Work to complete –
Beneath this instruction is a block of data; output from it exactly the lines that run from the one containing "12: (22, 122)" through the one containing "41: (68, 134)", inclusive.

Saved entries –
▼
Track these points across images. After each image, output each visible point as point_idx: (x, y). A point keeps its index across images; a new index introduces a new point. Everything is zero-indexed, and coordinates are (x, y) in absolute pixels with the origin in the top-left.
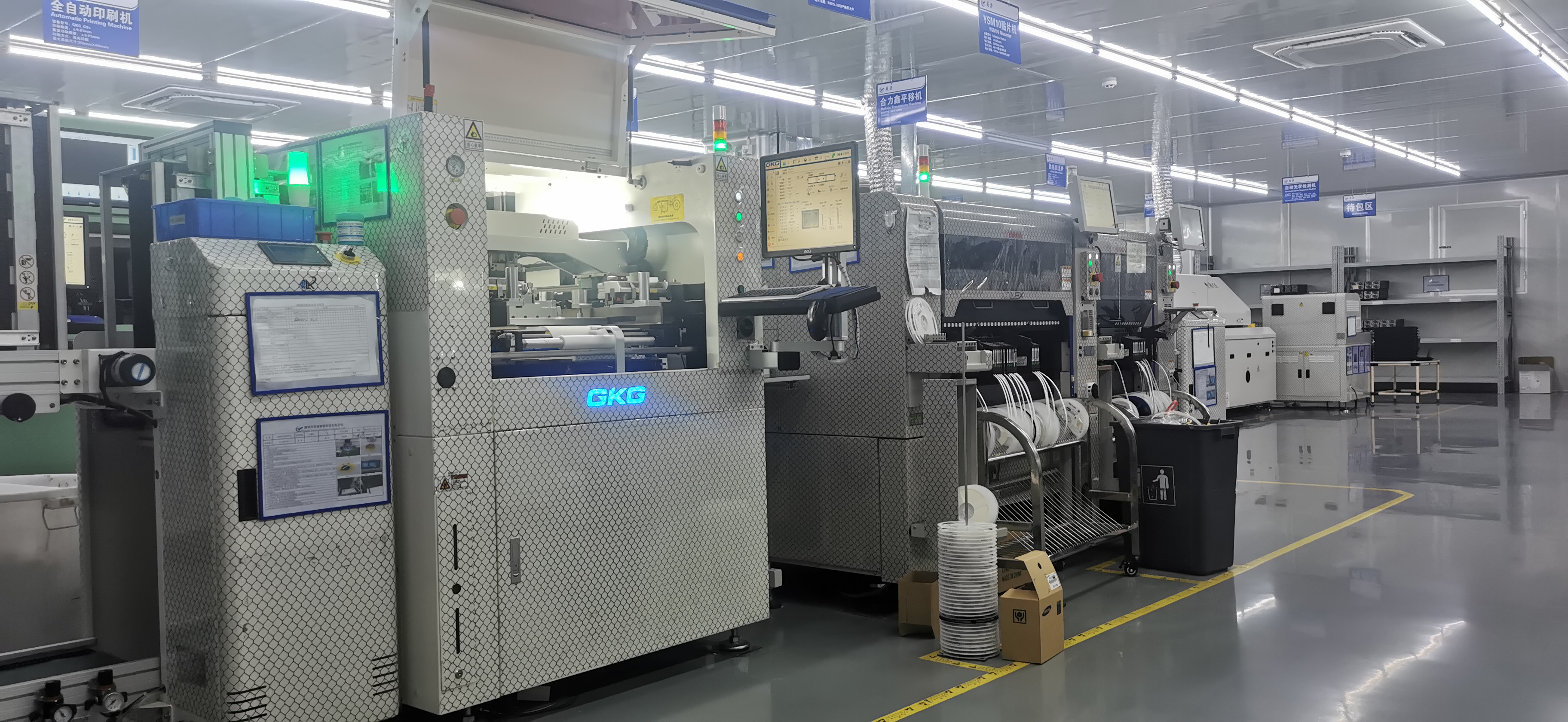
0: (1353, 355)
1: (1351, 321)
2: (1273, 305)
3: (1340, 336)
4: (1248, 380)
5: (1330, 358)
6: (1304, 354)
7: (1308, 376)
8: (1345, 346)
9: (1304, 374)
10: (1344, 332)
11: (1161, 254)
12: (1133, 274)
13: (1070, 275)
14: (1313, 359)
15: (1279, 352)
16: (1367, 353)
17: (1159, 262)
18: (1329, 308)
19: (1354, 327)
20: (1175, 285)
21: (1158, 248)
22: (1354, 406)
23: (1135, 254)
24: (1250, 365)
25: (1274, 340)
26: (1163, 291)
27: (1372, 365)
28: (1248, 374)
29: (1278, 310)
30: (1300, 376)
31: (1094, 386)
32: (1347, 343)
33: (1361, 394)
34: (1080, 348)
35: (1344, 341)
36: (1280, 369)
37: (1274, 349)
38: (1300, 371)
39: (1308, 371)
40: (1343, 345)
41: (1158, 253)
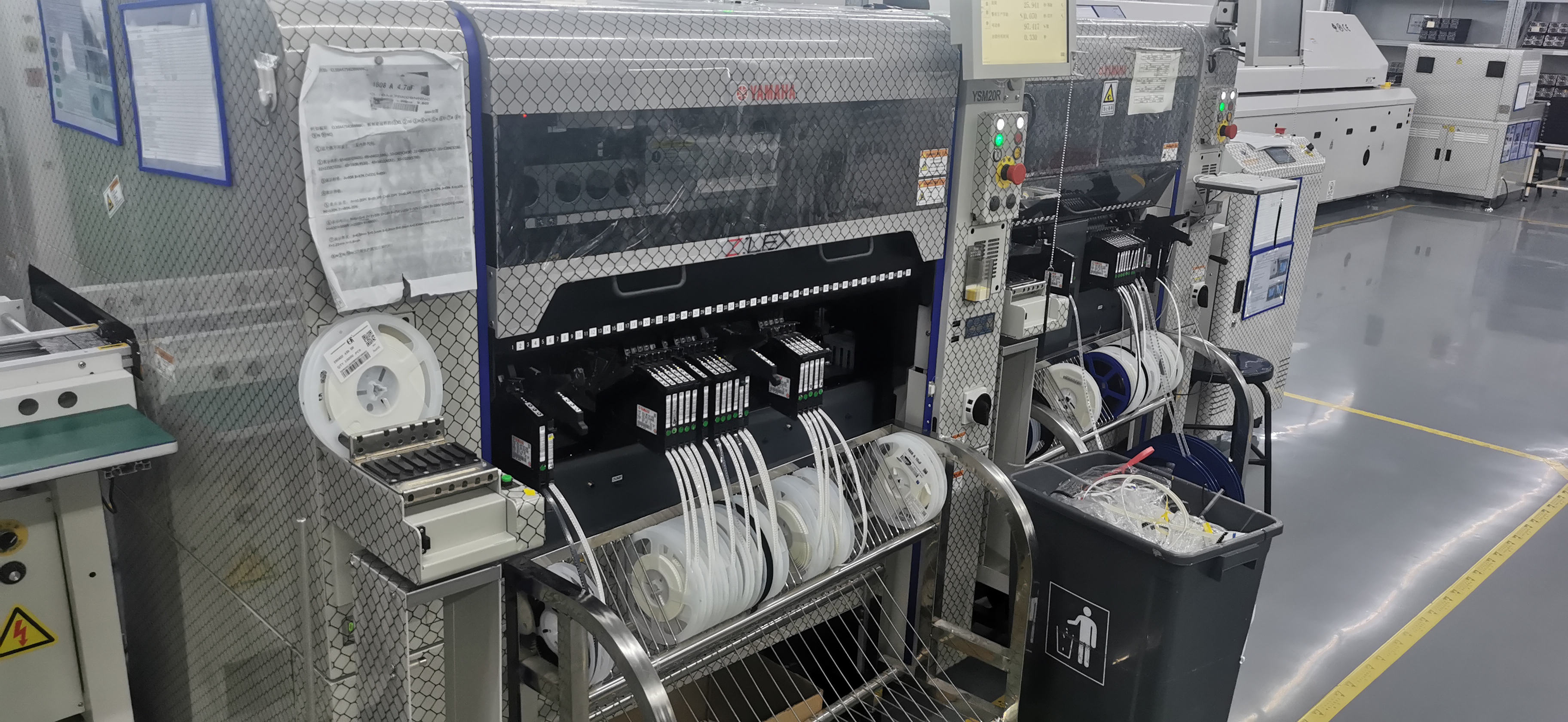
0: (1515, 133)
1: (1524, 89)
2: (1420, 58)
3: (1502, 109)
4: (1365, 162)
5: (1483, 138)
6: (1449, 128)
7: (1448, 159)
8: (1506, 124)
9: (1443, 155)
10: (1510, 104)
11: (1211, 70)
12: (1142, 116)
13: (942, 169)
14: (1459, 136)
15: (1415, 123)
16: (1533, 132)
17: (1204, 87)
18: (1496, 69)
19: (1525, 96)
20: (1228, 132)
21: (1205, 58)
22: (1499, 203)
23: (1151, 75)
24: (1372, 141)
25: (1412, 107)
26: (1203, 141)
27: (1536, 147)
28: (1367, 154)
29: (1426, 65)
30: (1437, 157)
31: (984, 398)
32: (1511, 119)
33: (1514, 186)
34: (957, 324)
35: (1506, 117)
36: (1413, 144)
37: (1410, 119)
38: (1438, 151)
39: (1449, 152)
40: (1504, 121)
41: (1205, 68)
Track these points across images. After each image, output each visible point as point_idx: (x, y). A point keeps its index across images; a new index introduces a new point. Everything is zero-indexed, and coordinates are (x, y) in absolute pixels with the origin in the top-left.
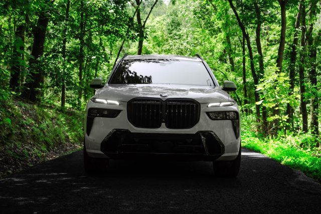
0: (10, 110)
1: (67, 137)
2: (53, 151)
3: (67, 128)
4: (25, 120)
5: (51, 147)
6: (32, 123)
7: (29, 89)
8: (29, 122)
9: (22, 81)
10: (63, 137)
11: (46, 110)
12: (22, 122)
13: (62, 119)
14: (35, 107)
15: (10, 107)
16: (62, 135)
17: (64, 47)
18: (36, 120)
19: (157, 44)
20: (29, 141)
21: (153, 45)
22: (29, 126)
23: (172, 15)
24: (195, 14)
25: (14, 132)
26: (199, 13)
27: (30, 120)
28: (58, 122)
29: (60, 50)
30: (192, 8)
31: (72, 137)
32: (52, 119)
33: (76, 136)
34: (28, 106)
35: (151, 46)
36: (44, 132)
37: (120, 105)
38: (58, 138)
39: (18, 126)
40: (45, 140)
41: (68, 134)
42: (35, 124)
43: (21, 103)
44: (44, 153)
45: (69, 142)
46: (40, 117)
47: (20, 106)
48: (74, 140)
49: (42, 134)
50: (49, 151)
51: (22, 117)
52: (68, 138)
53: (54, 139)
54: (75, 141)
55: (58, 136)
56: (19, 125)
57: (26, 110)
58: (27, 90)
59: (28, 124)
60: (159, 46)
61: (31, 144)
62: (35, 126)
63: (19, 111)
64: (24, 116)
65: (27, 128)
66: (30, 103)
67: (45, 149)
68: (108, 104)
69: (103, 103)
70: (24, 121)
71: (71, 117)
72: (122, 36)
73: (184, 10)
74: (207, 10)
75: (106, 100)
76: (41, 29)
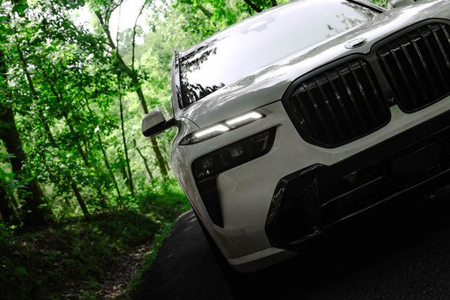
0: (16, 252)
1: (114, 250)
2: (108, 279)
3: (108, 238)
4: (46, 255)
5: (101, 276)
6: (58, 255)
7: (30, 211)
8: (53, 255)
9: (16, 206)
10: (110, 253)
11: (67, 228)
12: (43, 260)
13: (96, 229)
14: (51, 231)
15: (15, 247)
16: (106, 250)
17: (50, 135)
18: (62, 249)
19: (159, 86)
20: (67, 284)
21: (155, 90)
22: (57, 261)
23: (155, 50)
24: (186, 31)
25: (39, 282)
26: (190, 26)
27: (53, 252)
28: (92, 236)
29: (47, 141)
30: (177, 28)
31: (120, 247)
32: (82, 235)
33: (124, 242)
34: (40, 234)
35: (153, 92)
36: (81, 260)
37: (264, 116)
38: (103, 257)
39: (40, 270)
40: (89, 271)
41: (113, 245)
42: (63, 253)
43: (28, 234)
44: (97, 290)
45: (120, 255)
46: (65, 242)
47: (30, 240)
48: (124, 249)
49: (81, 265)
50: (103, 283)
51: (40, 253)
52: (116, 250)
53: (99, 261)
54: (127, 249)
55: (102, 254)
56: (41, 268)
57: (39, 241)
58: (29, 214)
59: (54, 258)
60: (162, 88)
61: (73, 287)
62: (66, 258)
63: (30, 248)
64: (42, 251)
65: (55, 267)
66: (42, 230)
67: (97, 283)
68: (231, 129)
69: (218, 134)
70: (46, 258)
71: (104, 222)
72: (115, 92)
73: (169, 33)
74: (198, 19)
75: (223, 122)
76: (9, 127)
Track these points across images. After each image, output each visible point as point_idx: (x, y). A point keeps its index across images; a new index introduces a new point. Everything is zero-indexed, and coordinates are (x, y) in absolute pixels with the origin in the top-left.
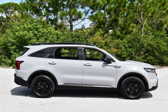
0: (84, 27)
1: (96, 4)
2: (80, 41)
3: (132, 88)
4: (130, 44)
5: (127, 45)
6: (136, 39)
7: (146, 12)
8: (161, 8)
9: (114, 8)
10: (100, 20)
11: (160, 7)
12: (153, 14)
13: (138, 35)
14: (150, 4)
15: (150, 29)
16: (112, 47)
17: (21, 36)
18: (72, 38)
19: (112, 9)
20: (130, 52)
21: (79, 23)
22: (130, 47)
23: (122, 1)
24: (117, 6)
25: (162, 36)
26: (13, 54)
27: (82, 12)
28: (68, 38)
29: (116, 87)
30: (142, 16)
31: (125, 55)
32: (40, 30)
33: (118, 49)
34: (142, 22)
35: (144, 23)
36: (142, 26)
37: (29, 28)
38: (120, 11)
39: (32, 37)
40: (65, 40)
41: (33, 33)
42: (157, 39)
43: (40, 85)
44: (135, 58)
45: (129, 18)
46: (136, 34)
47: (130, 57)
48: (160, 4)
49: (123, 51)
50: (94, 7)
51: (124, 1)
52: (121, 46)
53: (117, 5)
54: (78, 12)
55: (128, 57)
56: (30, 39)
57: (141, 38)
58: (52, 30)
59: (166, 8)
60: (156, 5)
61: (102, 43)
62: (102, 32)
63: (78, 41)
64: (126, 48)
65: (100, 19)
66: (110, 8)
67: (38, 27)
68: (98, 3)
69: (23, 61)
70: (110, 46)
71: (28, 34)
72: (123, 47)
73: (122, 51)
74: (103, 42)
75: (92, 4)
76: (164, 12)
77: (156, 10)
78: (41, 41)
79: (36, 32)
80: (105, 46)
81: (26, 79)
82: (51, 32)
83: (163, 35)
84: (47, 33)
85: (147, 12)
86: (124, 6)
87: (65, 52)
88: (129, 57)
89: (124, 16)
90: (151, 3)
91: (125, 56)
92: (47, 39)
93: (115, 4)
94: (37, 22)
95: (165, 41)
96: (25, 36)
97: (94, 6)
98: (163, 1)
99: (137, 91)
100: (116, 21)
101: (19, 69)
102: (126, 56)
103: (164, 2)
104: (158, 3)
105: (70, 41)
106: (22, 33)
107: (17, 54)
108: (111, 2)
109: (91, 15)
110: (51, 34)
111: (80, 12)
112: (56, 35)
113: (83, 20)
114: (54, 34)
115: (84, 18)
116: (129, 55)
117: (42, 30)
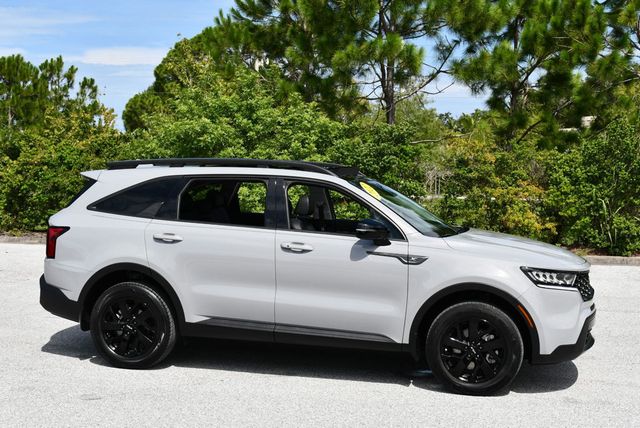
1: (476, 17)
2: (407, 155)
3: (469, 348)
4: (594, 168)
5: (580, 173)
16: (523, 180)
18: (377, 142)
19: (535, 37)
20: (590, 198)
21: (416, 88)
22: (593, 180)
23: (574, 4)
29: (406, 341)
31: (573, 209)
32: (261, 113)
33: (545, 186)
37: (220, 107)
39: (230, 140)
40: (348, 150)
41: (233, 125)
43: (121, 320)
44: (612, 220)
49: (566, 194)
50: (470, 28)
51: (578, 4)
52: (558, 175)
54: (403, 47)
58: (307, 116)
61: (485, 163)
62: (501, 123)
63: (396, 154)
64: (576, 181)
67: (251, 104)
68: (483, 15)
69: (67, 228)
70: (519, 175)
71: (211, 127)
72: (566, 179)
73: (562, 193)
74: (491, 157)
75: (459, 16)
79: (244, 122)
80: (499, 173)
81: (73, 293)
84: (286, 124)
86: (580, 25)
88: (587, 218)
91: (572, 212)
92: (285, 147)
96: (203, 134)
97: (467, 23)
99: (493, 361)
101: (54, 257)
102: (574, 215)
106: (189, 124)
108: (537, 9)
109: (463, 61)
110: (300, 129)
111: (410, 49)
112: (320, 132)
113: (433, 77)
114: (312, 128)
115: (439, 72)
116: (589, 208)
117: (269, 114)
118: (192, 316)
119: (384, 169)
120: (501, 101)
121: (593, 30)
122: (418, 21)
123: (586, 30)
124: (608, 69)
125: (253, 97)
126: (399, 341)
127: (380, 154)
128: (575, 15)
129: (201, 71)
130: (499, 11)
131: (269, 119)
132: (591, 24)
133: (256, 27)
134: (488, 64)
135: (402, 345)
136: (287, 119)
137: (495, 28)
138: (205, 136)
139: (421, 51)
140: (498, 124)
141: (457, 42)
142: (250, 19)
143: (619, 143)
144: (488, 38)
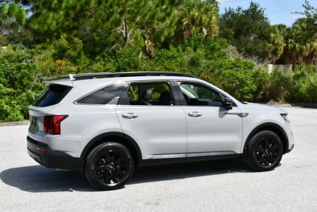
29: (242, 152)
69: (67, 116)
101: (59, 133)
118: (146, 155)
126: (238, 152)
135: (240, 154)
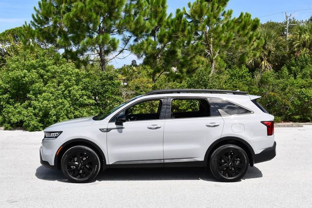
0: (136, 62)
1: (140, 26)
2: (115, 85)
6: (201, 81)
7: (216, 38)
8: (241, 33)
9: (168, 33)
10: (147, 52)
11: (238, 32)
12: (228, 41)
13: (204, 75)
14: (223, 26)
15: (223, 66)
17: (17, 78)
18: (101, 80)
19: (165, 35)
20: (191, 101)
21: (114, 56)
23: (180, 22)
24: (173, 30)
25: (242, 77)
26: (5, 107)
27: (117, 39)
28: (95, 80)
30: (211, 45)
31: (185, 106)
32: (49, 67)
34: (211, 54)
35: (216, 56)
36: (212, 61)
37: (31, 65)
38: (178, 37)
39: (36, 80)
40: (89, 83)
41: (38, 73)
42: (233, 81)
45: (192, 48)
46: (201, 73)
47: (191, 108)
48: (238, 27)
50: (137, 31)
51: (183, 22)
53: (172, 28)
54: (111, 39)
55: (189, 108)
56: (33, 82)
57: (208, 80)
58: (69, 68)
59: (248, 33)
60: (233, 28)
61: (148, 88)
62: (151, 71)
63: (110, 85)
65: (147, 50)
66: (163, 33)
67: (45, 64)
68: (143, 26)
71: (28, 74)
74: (150, 86)
75: (133, 26)
76: (246, 39)
77: (232, 35)
78: (50, 86)
79: (42, 71)
82: (67, 71)
83: (242, 75)
84: (61, 73)
85: (218, 39)
86: (183, 31)
87: (89, 102)
89: (183, 45)
90: (225, 25)
92: (61, 83)
93: (170, 27)
94: (43, 56)
95: (245, 83)
96: (24, 77)
97: (136, 29)
98: (243, 23)
100: (172, 53)
102: (185, 108)
103: (245, 23)
104: (236, 26)
105: (97, 86)
106: (19, 73)
107: (11, 107)
108: (165, 24)
109: (134, 45)
110: (67, 74)
111: (114, 40)
112: (76, 76)
113: (121, 51)
114: (73, 74)
115: (123, 49)
116: (191, 105)
117: (53, 68)
119: (106, 91)
120: (149, 61)
121: (189, 33)
122: (114, 28)
123: (186, 33)
124: (195, 49)
125: (45, 61)
127: (103, 85)
128: (181, 27)
129: (18, 49)
130: (150, 24)
131: (53, 70)
132: (188, 30)
133: (42, 29)
134: (145, 47)
136: (61, 70)
137: (147, 31)
138: (26, 78)
139: (118, 41)
140: (150, 71)
141: (130, 37)
142: (39, 25)
143: (202, 79)
144: (143, 35)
▲
Answer for the task –
12: (22, 122)
13: (62, 119)
14: (35, 107)
15: (10, 107)
16: (62, 135)
17: (64, 47)
18: (36, 120)
19: (157, 44)
20: (29, 141)
21: (153, 45)
22: (29, 126)
23: (172, 15)
24: (195, 14)
25: (14, 132)
26: (199, 13)
27: (30, 120)
28: (58, 122)
29: (60, 50)
30: (192, 8)
31: (72, 137)
32: (52, 119)
33: (76, 136)
34: (28, 106)
35: (151, 46)
36: (44, 132)
37: (120, 105)
38: (58, 138)
39: (18, 126)
40: (45, 140)
41: (68, 134)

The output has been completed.